→ **WHAT YOU NEED TO DO**:
Using the data below, return the stretch from the line that contains "X92231819Y-78565380D01*" through the line that contains "X121232200Y-96388329D02*", both included, exactly as it stands and nothing beyond it.

====== EXERCISE MATERIAL

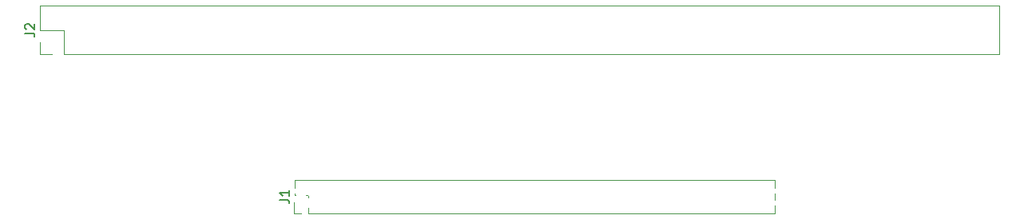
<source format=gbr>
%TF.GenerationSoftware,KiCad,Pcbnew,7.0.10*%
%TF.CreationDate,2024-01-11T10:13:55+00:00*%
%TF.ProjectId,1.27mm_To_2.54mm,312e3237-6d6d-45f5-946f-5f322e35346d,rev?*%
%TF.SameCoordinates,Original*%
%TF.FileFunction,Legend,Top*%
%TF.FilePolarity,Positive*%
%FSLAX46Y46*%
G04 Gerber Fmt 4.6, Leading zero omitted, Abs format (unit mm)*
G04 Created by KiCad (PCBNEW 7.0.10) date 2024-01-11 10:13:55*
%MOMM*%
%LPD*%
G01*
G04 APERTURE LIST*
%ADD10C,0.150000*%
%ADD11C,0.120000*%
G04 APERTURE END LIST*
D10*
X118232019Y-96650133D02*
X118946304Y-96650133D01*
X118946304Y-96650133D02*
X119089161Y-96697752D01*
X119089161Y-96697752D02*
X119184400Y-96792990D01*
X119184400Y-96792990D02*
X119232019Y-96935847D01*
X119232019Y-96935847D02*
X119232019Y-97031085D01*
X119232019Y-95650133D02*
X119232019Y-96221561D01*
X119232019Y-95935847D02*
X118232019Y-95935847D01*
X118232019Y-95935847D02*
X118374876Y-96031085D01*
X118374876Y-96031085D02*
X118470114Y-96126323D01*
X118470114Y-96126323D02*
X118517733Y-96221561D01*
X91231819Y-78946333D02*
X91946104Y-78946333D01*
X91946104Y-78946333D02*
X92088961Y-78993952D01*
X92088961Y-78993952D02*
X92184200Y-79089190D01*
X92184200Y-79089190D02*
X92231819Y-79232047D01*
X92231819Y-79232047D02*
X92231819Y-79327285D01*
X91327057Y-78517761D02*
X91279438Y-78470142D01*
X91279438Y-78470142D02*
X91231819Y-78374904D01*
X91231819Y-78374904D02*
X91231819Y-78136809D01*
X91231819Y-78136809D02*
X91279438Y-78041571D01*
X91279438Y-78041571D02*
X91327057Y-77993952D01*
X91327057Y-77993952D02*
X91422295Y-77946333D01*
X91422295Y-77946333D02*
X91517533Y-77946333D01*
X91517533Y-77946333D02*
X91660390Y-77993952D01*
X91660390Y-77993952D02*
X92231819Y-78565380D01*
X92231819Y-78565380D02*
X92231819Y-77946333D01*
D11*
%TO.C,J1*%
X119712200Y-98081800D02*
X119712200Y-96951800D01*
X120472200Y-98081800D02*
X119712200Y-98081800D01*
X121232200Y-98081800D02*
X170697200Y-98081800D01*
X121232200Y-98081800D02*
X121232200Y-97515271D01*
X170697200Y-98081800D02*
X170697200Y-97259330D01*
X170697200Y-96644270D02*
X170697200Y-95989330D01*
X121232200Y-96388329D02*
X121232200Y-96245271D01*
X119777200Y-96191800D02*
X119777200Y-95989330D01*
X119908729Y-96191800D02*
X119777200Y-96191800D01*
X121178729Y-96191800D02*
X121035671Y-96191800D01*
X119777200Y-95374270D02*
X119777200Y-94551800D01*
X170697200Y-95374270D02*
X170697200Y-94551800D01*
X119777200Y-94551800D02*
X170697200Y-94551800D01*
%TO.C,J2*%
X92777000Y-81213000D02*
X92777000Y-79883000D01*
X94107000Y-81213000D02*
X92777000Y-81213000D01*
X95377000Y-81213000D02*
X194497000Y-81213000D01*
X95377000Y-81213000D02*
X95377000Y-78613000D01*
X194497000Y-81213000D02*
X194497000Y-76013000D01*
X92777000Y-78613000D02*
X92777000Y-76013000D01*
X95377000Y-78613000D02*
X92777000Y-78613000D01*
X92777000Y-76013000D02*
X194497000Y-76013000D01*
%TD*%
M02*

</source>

============
====== EXERCISE MATERIAL

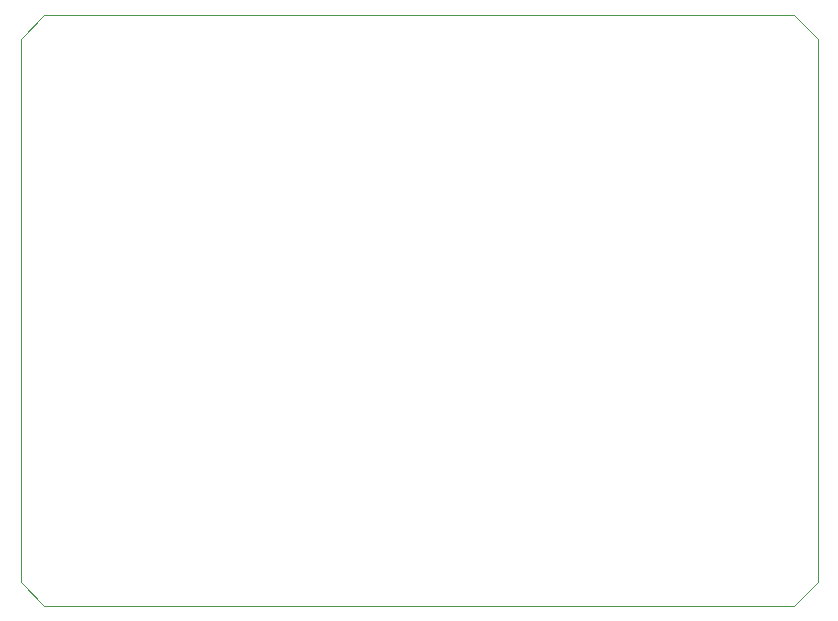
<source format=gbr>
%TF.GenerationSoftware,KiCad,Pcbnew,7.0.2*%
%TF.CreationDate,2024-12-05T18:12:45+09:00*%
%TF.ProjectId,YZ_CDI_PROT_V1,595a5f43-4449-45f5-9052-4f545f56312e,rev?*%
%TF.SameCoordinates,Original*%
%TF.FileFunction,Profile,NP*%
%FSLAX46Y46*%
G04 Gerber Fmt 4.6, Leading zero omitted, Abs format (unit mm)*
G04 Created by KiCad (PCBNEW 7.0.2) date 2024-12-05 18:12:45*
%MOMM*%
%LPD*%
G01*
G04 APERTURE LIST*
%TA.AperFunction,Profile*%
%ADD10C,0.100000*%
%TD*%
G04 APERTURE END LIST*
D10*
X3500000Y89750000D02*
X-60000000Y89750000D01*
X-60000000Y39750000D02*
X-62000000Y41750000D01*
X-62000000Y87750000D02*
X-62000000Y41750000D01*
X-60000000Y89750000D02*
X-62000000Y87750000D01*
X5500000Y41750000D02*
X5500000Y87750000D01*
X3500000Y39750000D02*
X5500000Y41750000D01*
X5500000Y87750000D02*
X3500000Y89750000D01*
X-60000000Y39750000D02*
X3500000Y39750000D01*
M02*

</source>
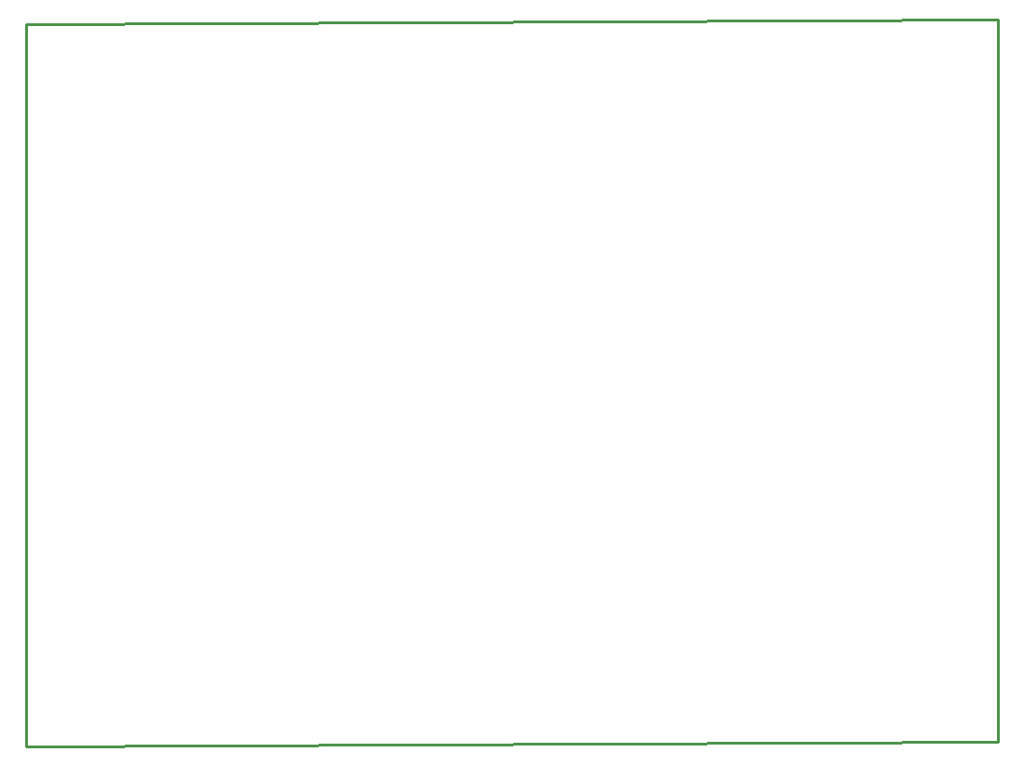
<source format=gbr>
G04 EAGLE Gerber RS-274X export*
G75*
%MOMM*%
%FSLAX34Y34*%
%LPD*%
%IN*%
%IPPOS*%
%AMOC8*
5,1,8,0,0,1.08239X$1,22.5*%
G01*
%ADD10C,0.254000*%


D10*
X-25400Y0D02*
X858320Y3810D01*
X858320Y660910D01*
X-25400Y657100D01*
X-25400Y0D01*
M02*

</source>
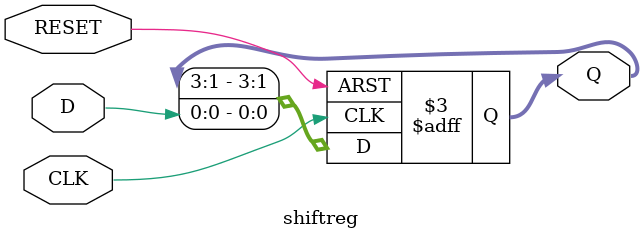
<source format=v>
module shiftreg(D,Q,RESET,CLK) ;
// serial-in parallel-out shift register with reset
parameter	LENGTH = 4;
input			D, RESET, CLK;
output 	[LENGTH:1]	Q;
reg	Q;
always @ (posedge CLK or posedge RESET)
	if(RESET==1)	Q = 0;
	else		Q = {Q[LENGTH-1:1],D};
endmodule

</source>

============

→ **SOLVED PROBLEM**:
X92231819Y-78565380D01*
X92231819Y-78565380D02*
X92231819Y-77946333D01*
D11*
%TO.C,J1*%
X119712200Y-98081800D02*
X119712200Y-96951800D01*
X120472200Y-98081800D02*
X119712200Y-98081800D01*
X121232200Y-98081800D02*
X170697200Y-98081800D01*
X121232200Y-98081800D02*
X121232200Y-97515271D01*
X170697200Y-98081800D02*
X170697200Y-97259330D01*
X170697200Y-96644270D02*
X170697200Y-95989330D01*
X121232200Y-96388329D02*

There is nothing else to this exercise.